I'm trying to use a function that calls on the pROC package in R to calculate the area under the curve for a number of different outcomes.
# Function used to compute area under the curve
proc_auc <- function(outcome_var, predictor_var) {
pROC::auc(outcome_var, predictor_var)}
To do this, I am intending to refer to outcome names in a vector (much like below).
# Create a vector of outcome names
outcome <- c('outcome_1', 'outcome_2')
However, I am having problems defining variables to input into this function.
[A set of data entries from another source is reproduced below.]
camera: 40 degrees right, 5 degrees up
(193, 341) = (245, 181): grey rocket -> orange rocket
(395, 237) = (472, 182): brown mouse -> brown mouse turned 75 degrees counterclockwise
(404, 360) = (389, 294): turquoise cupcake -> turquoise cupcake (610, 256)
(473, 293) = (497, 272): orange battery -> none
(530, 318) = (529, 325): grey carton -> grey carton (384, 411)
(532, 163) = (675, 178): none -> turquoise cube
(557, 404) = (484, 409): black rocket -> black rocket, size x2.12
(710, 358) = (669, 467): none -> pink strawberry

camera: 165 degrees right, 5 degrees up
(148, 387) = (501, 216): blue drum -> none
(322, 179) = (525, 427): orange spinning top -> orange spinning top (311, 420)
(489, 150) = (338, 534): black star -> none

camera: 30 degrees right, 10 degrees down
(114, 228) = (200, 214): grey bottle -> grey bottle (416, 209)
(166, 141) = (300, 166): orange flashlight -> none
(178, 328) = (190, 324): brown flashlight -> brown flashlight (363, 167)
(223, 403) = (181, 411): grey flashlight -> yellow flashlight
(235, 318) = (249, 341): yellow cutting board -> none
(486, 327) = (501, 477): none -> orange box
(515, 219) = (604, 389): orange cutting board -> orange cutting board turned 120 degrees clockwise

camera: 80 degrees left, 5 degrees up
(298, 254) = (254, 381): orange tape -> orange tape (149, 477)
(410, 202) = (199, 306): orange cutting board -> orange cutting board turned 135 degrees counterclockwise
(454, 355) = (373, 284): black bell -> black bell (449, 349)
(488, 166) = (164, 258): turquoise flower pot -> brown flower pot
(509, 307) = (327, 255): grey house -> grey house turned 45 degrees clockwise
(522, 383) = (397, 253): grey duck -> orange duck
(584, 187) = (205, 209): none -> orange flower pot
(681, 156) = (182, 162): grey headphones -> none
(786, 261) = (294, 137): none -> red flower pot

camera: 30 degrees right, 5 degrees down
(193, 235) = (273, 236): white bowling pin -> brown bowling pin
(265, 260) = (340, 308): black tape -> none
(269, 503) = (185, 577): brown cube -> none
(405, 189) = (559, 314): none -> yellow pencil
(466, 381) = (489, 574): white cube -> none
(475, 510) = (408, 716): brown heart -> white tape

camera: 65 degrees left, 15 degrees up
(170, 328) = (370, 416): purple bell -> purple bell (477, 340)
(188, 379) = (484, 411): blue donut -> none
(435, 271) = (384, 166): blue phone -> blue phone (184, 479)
When I do this, I generate the error: "Error in roc.default(response, predictor, auc = TRUE, ...): 'response' must have two levels". However, I can't work out why, as I reckon I only have two levels...
I would be so happy if anyone could help me!
Here is a reproducible code from the iris dataset in R.
library(pROC)
library(datasets)
library(dplyr)
# Use iris dataset to generate binary variables needed for function
df <- iris %>% dplyr::mutate(outcome_1 = as.numeric(ntile(Sepal.Length, 4)==4),
outcome_2 = as.numeric(ntile(Petal.Length, 4)==4))%>%
dplyr::rename(predictor_1 = Petal.Width)
# Inspect binary outcome variables
df %>% group_by(outcome_1) %>% summarise(n = n()) %>% mutate(Freq = n/sum(n))
df %>% group_by(outcome_2) %>% summarise(n = n()) %>% mutate(Freq = n/sum(n))
# Function used to compute area under the curve
proc_auc <- function(outcome_var, predictor_var) {
pROC::auc(outcome_var, predictor_var)}
# Create a vector of outcome names
outcome <- c('outcome_1', 'outcome_2')
# Define variables to go into function
outcome_var <- df %>% dplyr::select(outcome[[1]])
predictor_var <- df %>% dplyr::select(predictor_1)
# Use function - first line works but not last line!
proc_auc(df$outcome_1, df$predictor_1)
proc_auc(outcome_var, predictor_var)